WHAT IS NEEDED: In the forum thread on Polaris Ranger Diesel suspension, by about how much did carlinsa say compressing the springs on all four corners lifted the Ranger?

EXERCISE PASSAGE:
# Polaris Ranger Diesel suspension help



## gregtx (Apr 5, 2010)

I just had a spray rig built for my ranger and definitely need to lift the rear up. The total weight will not exceed 1,000lbs but even with my tank empty it squats pretty low. 
What can I do to the stock setup and/or what after market options do yall suggest?

Thanks!!
























Sent from my iPhone using Tapatalk


----------



## carlinsa (Mar 10, 2013)

Have you compressed your Springs with the spanner wrench to firm up the rear it will also "lift" it some

Did it on all 4 corners of mine and it actually lifts Ranger about 1.5 inches


----------



## gregtx (Apr 5, 2010)

carlinsa said:


> Have you compressed your Springs with the spanner wrench to firm up the rear it will also "lift" it some
> 
> Did it on all 4 corners of mine and it actually lifts Ranger about 1.5
> 
> ...


----------



## Game-Over (Jun 9, 2010)

GIVEN ENTRIES:

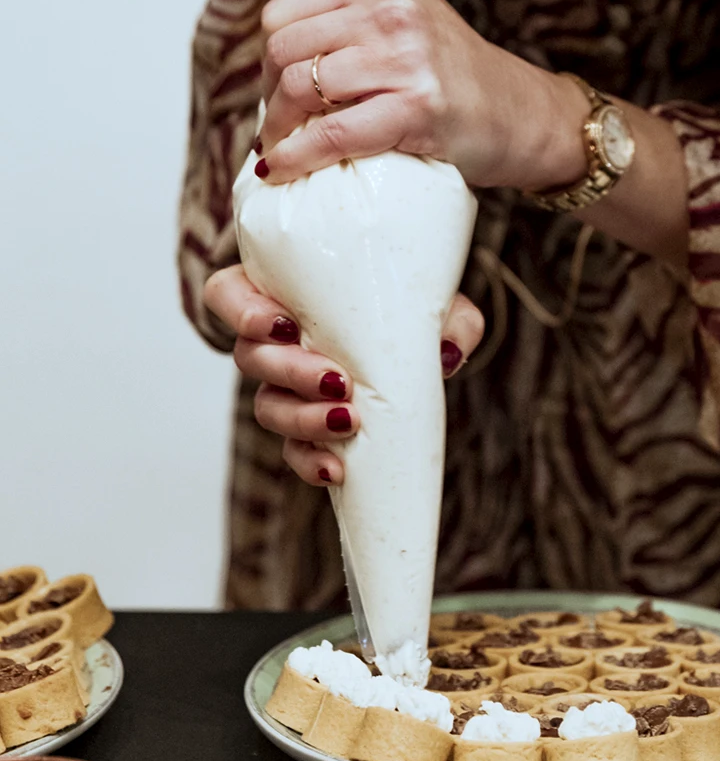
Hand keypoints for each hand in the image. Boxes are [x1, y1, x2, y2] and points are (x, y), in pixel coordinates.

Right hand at [204, 264, 483, 487]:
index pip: (228, 294)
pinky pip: (293, 449)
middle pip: (251, 358)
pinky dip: (311, 461)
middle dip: (290, 372)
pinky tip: (336, 470)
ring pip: (269, 406)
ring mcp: (283, 387)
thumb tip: (449, 352)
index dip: (242, 312)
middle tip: (336, 380)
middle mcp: (271, 341)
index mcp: (279, 291)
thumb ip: (446, 314)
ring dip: (303, 418)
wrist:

EXPECTED OUTPUT: About 1.5 inches.